- Every fan who attends this weekend's Super Bowl will receive a commemorative NFT ticket stub.
- There's a growing market for sports NFTs, but they are still very speculative investments.
Find out why some are calling this year's Super Bowl the "Crypto Bowl."
The biggest sports event of the year will have a distinctly crypto flavor this weekend. Not only is the NFL issuing commemorative non-fungible token (NFT) tickets for every fan who attends the Super Bowl LVI in Los Angeles, it will also release a series of unique NFTs from past Super Bowls. Plus, well-known cryptocurrency exchanges Crypto.com and FTX will air commercials on the big day.
The NFL already issued over 250,000 NFT tickets during the regular season and will now extend the same strategy to its flagship event. Each virtual commemorative ticket will be unique and include the section, row, and seat. "Collecting ticket stubs has always been something our fans love to do, especially for the season's biggest game," said Bobby Gallo, senior vice president of Club Business Development at the NFL. "Offering customized Super Bowl NFTs allows us to enhance the gameday experience, while also enabling us to further evaluate the NFT space for future ticketing and event engagement opportunities."

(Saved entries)

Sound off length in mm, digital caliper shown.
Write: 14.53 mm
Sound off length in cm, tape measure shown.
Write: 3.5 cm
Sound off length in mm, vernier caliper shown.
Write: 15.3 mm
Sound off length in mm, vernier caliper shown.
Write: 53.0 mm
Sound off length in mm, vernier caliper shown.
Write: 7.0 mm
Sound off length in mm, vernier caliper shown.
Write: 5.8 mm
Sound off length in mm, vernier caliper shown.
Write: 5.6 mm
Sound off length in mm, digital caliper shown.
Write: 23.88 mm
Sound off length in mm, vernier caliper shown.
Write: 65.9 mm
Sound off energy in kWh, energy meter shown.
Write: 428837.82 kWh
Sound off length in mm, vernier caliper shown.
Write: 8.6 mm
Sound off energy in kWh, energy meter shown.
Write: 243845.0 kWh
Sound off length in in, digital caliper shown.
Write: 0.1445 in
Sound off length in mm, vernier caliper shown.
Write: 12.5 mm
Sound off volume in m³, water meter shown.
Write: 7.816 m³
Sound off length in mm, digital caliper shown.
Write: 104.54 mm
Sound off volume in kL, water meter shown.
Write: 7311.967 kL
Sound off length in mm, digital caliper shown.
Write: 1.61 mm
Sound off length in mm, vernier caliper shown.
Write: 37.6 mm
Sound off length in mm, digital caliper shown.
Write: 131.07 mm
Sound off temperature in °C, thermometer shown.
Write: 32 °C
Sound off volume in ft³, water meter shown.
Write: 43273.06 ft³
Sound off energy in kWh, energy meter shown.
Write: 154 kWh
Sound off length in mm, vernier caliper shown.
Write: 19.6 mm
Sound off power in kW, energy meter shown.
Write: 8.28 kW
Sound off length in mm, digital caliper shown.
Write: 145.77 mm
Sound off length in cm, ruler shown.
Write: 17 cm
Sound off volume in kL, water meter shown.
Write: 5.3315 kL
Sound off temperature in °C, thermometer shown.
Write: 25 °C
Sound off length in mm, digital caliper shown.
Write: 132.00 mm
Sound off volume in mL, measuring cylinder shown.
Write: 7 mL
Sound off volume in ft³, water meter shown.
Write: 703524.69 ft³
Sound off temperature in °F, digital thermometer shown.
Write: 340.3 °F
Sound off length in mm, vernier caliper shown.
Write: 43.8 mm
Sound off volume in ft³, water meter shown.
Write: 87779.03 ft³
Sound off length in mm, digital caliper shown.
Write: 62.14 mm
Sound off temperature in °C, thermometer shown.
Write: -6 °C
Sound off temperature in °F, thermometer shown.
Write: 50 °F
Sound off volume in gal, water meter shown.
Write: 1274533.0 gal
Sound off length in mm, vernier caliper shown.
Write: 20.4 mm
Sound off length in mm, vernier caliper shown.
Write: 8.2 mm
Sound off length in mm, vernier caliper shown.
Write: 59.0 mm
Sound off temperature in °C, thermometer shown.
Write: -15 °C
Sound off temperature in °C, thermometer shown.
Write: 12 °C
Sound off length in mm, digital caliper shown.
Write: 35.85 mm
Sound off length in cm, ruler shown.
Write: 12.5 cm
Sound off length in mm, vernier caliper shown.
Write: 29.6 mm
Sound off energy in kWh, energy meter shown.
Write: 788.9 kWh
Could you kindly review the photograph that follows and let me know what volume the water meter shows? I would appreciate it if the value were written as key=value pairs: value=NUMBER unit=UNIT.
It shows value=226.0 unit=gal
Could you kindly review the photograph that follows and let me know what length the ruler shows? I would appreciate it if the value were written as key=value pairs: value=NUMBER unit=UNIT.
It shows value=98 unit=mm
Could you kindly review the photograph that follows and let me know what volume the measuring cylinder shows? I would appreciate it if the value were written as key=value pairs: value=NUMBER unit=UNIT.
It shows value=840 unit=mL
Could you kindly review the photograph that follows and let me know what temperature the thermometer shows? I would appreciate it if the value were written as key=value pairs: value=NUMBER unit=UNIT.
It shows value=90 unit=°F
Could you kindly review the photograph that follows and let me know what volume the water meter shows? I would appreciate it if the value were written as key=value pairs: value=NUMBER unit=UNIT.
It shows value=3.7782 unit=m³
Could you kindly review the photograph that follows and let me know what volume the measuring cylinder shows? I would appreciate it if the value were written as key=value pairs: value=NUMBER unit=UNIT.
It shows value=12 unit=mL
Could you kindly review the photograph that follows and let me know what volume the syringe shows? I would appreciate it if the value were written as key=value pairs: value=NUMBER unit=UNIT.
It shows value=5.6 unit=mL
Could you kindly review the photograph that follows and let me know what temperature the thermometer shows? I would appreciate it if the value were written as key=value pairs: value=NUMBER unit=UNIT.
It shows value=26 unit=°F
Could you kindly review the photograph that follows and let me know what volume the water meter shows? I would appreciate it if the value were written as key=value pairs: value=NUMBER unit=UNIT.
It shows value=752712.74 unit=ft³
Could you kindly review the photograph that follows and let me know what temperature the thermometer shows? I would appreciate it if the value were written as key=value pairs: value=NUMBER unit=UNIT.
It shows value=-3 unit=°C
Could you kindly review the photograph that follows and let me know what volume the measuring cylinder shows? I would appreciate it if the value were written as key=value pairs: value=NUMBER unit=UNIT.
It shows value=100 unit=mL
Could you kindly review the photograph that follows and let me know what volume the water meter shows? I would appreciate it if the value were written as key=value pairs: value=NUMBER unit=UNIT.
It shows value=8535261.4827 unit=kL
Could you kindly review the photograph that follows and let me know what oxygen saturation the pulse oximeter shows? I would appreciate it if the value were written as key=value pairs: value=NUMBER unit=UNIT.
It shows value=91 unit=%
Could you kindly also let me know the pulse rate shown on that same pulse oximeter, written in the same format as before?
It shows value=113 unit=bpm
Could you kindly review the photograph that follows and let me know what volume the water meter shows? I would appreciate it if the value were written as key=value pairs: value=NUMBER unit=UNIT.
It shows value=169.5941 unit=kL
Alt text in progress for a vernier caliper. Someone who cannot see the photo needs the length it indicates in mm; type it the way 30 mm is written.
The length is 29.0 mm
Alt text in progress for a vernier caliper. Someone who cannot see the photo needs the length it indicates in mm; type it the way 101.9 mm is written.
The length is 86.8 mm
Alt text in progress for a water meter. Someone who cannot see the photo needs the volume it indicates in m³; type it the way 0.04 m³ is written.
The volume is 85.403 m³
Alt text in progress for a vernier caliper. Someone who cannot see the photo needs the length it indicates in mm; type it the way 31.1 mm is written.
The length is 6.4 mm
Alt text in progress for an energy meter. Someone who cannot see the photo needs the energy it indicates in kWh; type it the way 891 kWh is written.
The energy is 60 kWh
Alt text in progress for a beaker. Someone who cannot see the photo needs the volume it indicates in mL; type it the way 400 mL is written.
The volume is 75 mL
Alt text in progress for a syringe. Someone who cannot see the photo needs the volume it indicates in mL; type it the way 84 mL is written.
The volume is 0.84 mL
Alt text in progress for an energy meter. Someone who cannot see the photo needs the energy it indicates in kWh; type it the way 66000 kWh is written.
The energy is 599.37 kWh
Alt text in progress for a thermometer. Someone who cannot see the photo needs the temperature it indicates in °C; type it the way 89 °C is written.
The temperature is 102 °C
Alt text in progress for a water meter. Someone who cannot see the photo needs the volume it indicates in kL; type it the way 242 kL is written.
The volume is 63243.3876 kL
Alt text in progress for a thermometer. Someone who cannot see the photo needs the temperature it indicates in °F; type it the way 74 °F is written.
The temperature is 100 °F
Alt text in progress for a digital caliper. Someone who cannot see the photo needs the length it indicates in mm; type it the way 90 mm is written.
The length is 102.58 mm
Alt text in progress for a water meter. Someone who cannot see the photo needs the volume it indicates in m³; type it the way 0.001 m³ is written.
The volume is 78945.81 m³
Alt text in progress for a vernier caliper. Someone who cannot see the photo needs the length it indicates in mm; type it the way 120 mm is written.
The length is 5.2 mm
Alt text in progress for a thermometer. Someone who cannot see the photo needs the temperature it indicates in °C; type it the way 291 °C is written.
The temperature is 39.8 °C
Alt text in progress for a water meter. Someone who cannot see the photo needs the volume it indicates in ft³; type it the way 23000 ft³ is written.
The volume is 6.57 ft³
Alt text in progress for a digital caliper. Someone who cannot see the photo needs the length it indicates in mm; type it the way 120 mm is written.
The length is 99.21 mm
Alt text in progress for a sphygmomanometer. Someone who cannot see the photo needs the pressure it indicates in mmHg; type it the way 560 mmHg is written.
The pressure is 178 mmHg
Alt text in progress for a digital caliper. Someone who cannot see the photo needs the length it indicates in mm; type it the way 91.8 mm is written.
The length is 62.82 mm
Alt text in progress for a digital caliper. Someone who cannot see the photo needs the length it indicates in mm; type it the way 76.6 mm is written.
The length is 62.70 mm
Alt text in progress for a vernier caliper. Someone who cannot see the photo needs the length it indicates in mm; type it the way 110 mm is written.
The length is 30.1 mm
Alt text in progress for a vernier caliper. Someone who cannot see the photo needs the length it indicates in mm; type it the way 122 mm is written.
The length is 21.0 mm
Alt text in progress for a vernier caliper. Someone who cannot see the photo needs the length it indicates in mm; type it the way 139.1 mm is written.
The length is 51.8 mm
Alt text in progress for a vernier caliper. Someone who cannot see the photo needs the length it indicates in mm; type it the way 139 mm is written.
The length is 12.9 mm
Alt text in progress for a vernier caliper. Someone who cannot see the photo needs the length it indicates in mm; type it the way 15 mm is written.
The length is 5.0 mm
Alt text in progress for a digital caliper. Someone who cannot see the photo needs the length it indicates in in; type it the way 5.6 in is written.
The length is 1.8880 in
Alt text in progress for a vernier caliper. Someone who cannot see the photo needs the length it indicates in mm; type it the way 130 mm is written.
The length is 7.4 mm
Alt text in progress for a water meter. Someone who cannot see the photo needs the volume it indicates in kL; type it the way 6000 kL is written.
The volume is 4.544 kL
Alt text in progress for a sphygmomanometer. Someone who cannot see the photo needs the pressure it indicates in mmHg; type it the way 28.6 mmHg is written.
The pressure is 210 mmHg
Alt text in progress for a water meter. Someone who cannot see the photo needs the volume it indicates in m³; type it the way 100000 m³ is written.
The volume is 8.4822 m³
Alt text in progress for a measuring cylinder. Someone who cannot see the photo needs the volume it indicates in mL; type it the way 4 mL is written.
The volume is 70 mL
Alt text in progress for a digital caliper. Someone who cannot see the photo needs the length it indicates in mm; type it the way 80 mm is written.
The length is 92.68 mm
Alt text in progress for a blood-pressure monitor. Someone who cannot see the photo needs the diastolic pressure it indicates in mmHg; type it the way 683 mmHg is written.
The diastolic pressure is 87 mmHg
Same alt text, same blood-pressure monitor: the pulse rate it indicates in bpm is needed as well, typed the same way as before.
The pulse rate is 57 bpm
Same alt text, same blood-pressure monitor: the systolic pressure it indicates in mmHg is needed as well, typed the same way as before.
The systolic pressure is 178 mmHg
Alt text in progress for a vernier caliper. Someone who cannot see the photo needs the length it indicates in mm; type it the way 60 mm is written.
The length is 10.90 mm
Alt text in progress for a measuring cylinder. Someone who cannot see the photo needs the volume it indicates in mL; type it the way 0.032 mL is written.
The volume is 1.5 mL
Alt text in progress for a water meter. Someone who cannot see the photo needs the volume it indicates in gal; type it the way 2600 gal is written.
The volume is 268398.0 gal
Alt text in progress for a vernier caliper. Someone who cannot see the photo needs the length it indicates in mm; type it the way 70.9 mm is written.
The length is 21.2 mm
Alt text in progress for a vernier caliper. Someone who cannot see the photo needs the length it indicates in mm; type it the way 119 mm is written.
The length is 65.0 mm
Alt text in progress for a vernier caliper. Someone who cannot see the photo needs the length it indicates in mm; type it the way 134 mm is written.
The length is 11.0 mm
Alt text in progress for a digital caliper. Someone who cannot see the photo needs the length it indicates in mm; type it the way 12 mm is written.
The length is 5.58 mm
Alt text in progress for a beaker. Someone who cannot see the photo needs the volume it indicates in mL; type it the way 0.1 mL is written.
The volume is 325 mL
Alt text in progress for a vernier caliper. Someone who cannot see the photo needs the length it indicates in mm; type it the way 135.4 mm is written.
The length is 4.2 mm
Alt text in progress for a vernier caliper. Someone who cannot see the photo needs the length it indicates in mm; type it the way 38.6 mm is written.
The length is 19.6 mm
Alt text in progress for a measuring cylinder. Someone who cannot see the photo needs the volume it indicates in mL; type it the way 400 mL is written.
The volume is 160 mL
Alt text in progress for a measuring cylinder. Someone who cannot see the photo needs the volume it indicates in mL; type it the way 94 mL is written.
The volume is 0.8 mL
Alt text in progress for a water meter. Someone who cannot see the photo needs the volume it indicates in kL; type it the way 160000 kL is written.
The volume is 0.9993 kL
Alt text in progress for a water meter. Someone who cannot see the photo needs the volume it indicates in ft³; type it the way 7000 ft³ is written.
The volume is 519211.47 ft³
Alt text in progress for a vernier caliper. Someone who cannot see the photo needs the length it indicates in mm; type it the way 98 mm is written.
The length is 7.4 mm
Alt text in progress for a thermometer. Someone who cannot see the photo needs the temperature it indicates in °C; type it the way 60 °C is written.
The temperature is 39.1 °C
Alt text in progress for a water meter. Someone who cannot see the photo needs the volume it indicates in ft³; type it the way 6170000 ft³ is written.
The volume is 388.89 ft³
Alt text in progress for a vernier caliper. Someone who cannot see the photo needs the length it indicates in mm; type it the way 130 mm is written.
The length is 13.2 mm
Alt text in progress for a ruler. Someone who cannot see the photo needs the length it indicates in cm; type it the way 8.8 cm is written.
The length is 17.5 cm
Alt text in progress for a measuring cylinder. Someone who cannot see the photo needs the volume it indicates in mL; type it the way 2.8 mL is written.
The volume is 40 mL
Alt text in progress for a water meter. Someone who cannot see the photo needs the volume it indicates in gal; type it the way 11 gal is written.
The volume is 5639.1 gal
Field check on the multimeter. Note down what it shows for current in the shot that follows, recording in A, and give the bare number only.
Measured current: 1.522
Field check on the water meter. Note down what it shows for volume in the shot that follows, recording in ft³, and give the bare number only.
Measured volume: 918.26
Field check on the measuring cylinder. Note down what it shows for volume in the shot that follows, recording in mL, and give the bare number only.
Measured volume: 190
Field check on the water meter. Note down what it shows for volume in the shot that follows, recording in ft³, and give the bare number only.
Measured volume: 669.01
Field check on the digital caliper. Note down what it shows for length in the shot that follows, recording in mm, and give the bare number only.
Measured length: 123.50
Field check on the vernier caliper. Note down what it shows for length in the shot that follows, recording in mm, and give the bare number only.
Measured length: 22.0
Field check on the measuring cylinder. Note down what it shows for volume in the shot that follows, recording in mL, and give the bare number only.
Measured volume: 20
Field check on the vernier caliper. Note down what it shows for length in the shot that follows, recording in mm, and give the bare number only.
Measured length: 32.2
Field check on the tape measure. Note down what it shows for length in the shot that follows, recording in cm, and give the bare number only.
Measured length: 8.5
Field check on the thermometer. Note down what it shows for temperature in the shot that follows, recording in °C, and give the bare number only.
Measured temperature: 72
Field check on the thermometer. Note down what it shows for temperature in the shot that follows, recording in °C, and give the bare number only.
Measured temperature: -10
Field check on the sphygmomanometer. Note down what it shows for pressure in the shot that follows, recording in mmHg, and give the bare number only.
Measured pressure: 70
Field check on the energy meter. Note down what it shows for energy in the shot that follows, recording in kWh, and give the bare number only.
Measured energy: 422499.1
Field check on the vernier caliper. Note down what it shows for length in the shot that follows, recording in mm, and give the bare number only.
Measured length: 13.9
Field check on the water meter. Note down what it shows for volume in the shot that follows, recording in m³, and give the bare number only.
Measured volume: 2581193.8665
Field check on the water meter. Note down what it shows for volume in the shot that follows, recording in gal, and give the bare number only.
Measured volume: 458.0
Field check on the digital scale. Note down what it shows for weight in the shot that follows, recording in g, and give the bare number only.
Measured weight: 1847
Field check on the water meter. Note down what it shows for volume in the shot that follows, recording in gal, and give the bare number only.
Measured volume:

Requirement 1: List every line in the listing that contains the string "monitor", treating uppercase and lowercase letters as different.
Requirement 2: Extend the article on the NFL's crypto-themed Super Bowl, picking up after its final sentence.

Task output 1:
Alt text in progress for a blood-pressure monitor. Someone who cannot see the photo needs the diastolic pressure it indicates in mmHg; type it the way 683 mmHg is written.
Same alt text, same blood-pressure monitor: the pulse rate it indicates in bpm is needed as well, typed the same way as before.
Same alt text, same blood-pressure monitor: the systolic pressure it indicates in mmHg is needed as well, typed the same way as before.

Task output 2:
Following Sunday's game, attendees will receive a link to view their virtual commemorative ticket. The NFT ticket stubs are being issued in partnership with Ticketmaster.
Special commemorative NFTs
To celebrate the Super Bowl's return to Los Angeles for the first time in almost 30 years, the NFL is also issuing a series of commemorative NFTs. Starting Feb. 6, there'll be a new NFT up for auction every day on the NFL marketplace. The final piece, to be released on Feb. 13, will feature a special NFT of the day's ticket artwork designed by a local Southern California artist.
The first two to be released are:
- Super Bowl I, a virtual commemorative ticket from Jan. 15, 1967.
- Super Bowl VII, a virtual commemorative ticket from Jan. 14, 1973. Bidding started at $500.
The NFL also issued club-specific NFTs for the two finalists -- Los Angeles Rams and the Cincinnati Bengals -- on Feb. 2. At time of writing, these were being sold for between $850 and $9,998 on the NFL marketplace.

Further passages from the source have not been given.